Kollie is known as “KP” around Davy Crockett High School in East Tennessee. It is about an hour away from Neyland Stadium in Knoxville

They are the Pioneers. With the coonskin caps on their logos, too.

There were four captains for the Crockett team last fall. Kollie was the only junior voted on by his peers for that leadership role.

They ask him to do a lot. It takes a mentally strong and physically strong player to be able to do that. Not just the off-season training for his conditioning to be able to take so many reps.

He delivers.

“It definitely is a blessing to be able to do so many things and show the versatility in my game to help my team,” he said. “Most defensive players can’t catch the ball, right? That’s what they say. Showing that I can catch the ball is definitely a plus.”

Kollie excels in a 3-4 defense at Crockett. That’s the same base scheme as employed by Georgia. He’s played strong safety and as a hybrid defender. He will also shift to outside linebacker. He wasn’t exclusively at inside linebacker until the last four games of his junior year.

When the Pioneers faced a triple-option team, he was lined up as a “Joker” in a defense that’s linked for former Virginia Tech coordinator Bud Foster. The outside linebackers were fanned out wider than usual. Kollie was in the middle about seven yards out over the center.

His role was to just find the football.  Kollie had 17 or 18 tackles in that game.

Davy Crockett head coach Hayden Chandley has his own story about Kollie, too.

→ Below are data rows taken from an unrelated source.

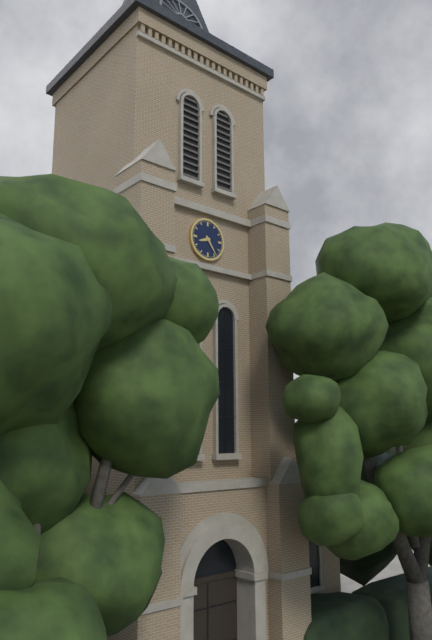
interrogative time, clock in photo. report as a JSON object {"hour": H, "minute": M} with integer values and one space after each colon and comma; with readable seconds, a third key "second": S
{"hour": 8, "minute": 24}
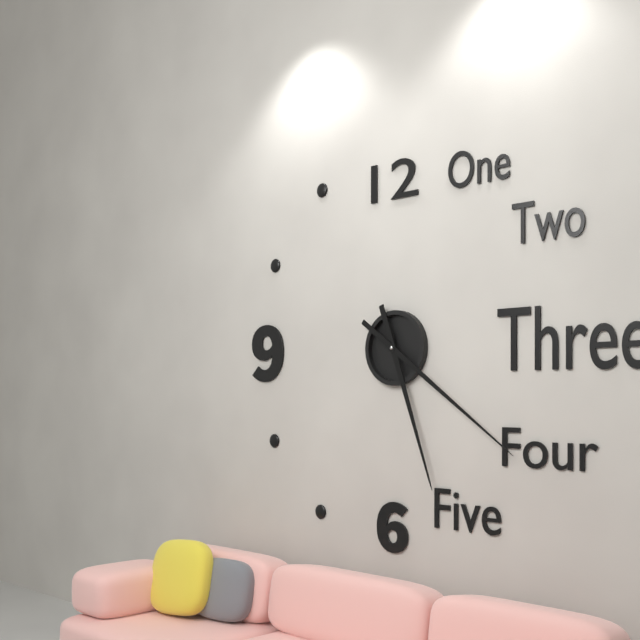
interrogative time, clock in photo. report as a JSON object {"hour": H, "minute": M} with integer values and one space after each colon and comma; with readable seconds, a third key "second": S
{"hour": 5, "minute": 21}
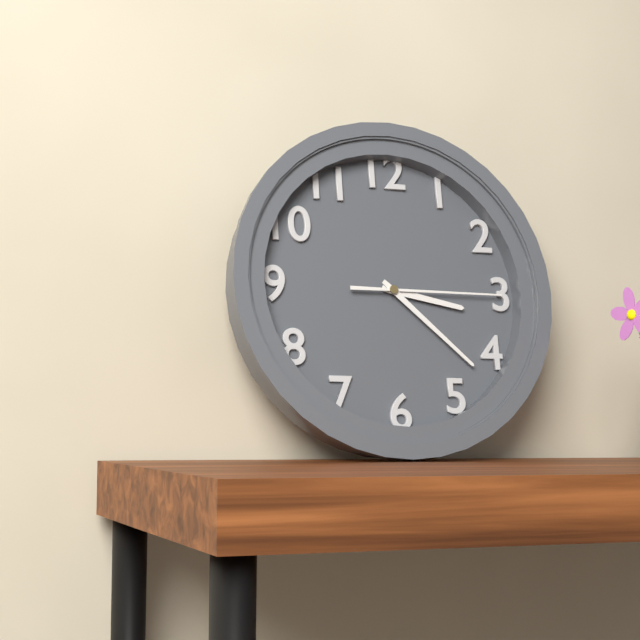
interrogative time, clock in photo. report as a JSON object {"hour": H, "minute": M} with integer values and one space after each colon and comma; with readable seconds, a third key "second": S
{"hour": 3, "minute": 22, "second": 15}
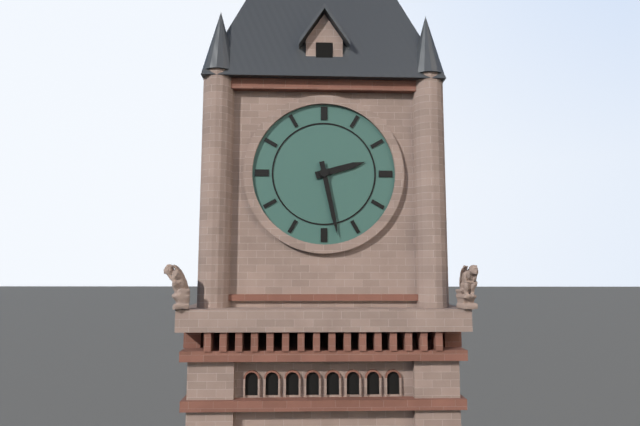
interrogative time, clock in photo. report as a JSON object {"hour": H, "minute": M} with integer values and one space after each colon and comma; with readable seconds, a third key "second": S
{"hour": 2, "minute": 28}
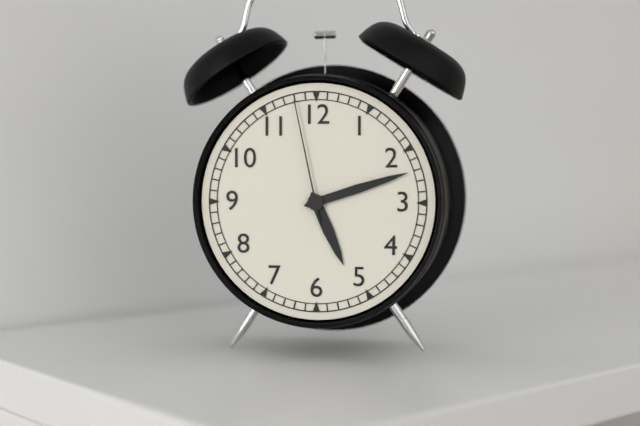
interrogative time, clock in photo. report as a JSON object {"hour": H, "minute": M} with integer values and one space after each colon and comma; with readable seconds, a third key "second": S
{"hour": 5, "minute": 12, "second": 58}
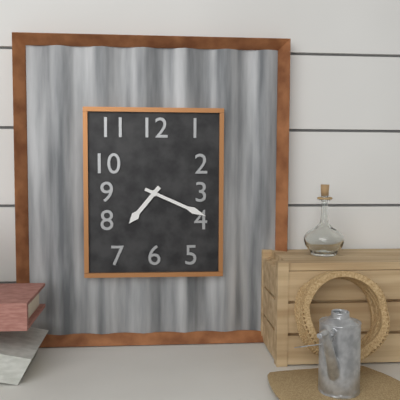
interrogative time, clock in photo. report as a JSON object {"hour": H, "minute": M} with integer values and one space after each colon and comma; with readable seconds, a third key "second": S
{"hour": 7, "minute": 19}
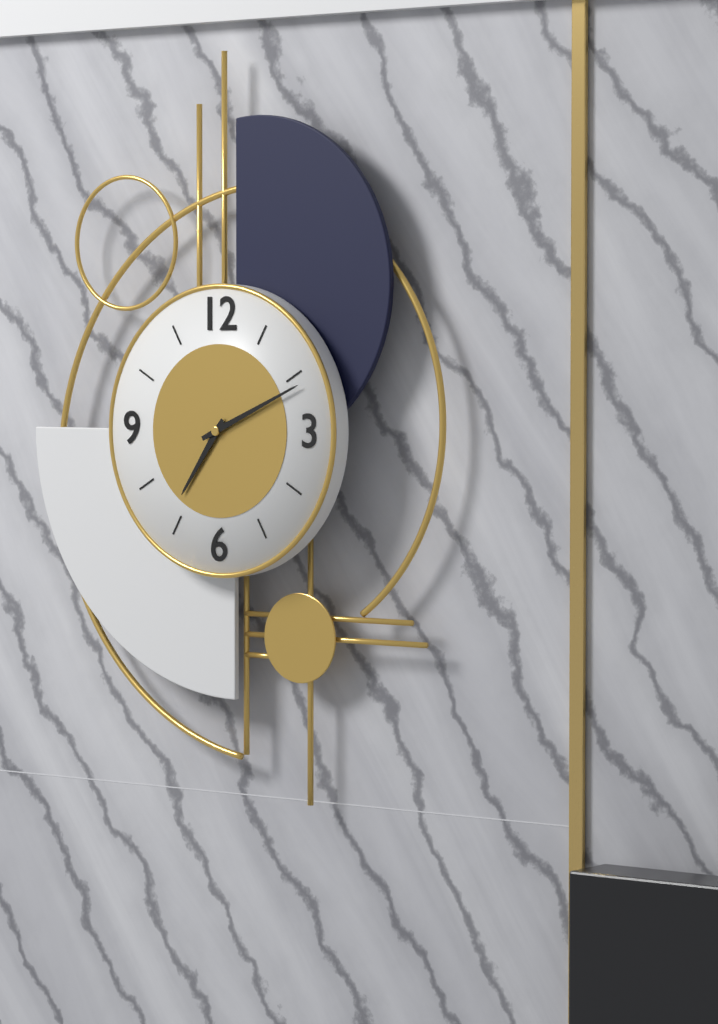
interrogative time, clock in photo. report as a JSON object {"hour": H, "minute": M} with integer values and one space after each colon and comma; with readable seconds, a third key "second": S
{"hour": 7, "minute": 11}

“I haven’t figured this out yet maybe because I haven’t been coaching long enough,” Chandley said. “But some kids you just grow closer to than others. For whatever reason. Prince and I have developed that kind of relationship and I cherish it.”

That’s not just lip service. Kollie has given him example after example of why he feels that way, too. Chandley was able to share one of those.

It pertains to a $20 sterling silver cross that he has always worn around his neck.

“Prince being around me everyday notices it,” Chandley said.

There was this day about 18 months ago. It was during his first six months on the job as the head coach at Crockett High School.

“Coach, I love your necklace,” Kollie said then. “If I had one like it, I would never take it off.”

Chandley immediately took it off his neck. He handed it to Kollie. It was a gift.

“I swear to you to this day I’ve never seen that kid without that necklace on,” Chandley said. “He’s never taken that off.”

Faith is central to Kollie’s daily walk. The phrase “God is good yesterday, today and forever” is the first thing anyone will see on his Twitter page. It also serves as the first phrase on the majority of the tweets that share the news that he has received his latest offer.

“I do this for my mom and my Dad, my whole family, and I do it for God,” Prince Kollie said. “I believe it is a platform to get to show young men how to take on this life and not be defeated in this life. The one thing you should know about me is that my family and I are God-oriented. Every chance I get I am going to give God the glory, he is the one who got me this far.”

“I do what I do to glorify God and for the people around me to prove something. Being from East Tennessee you are not really supposed to make it out of here. I’m just trying to show the young men around me that it is possible with God.”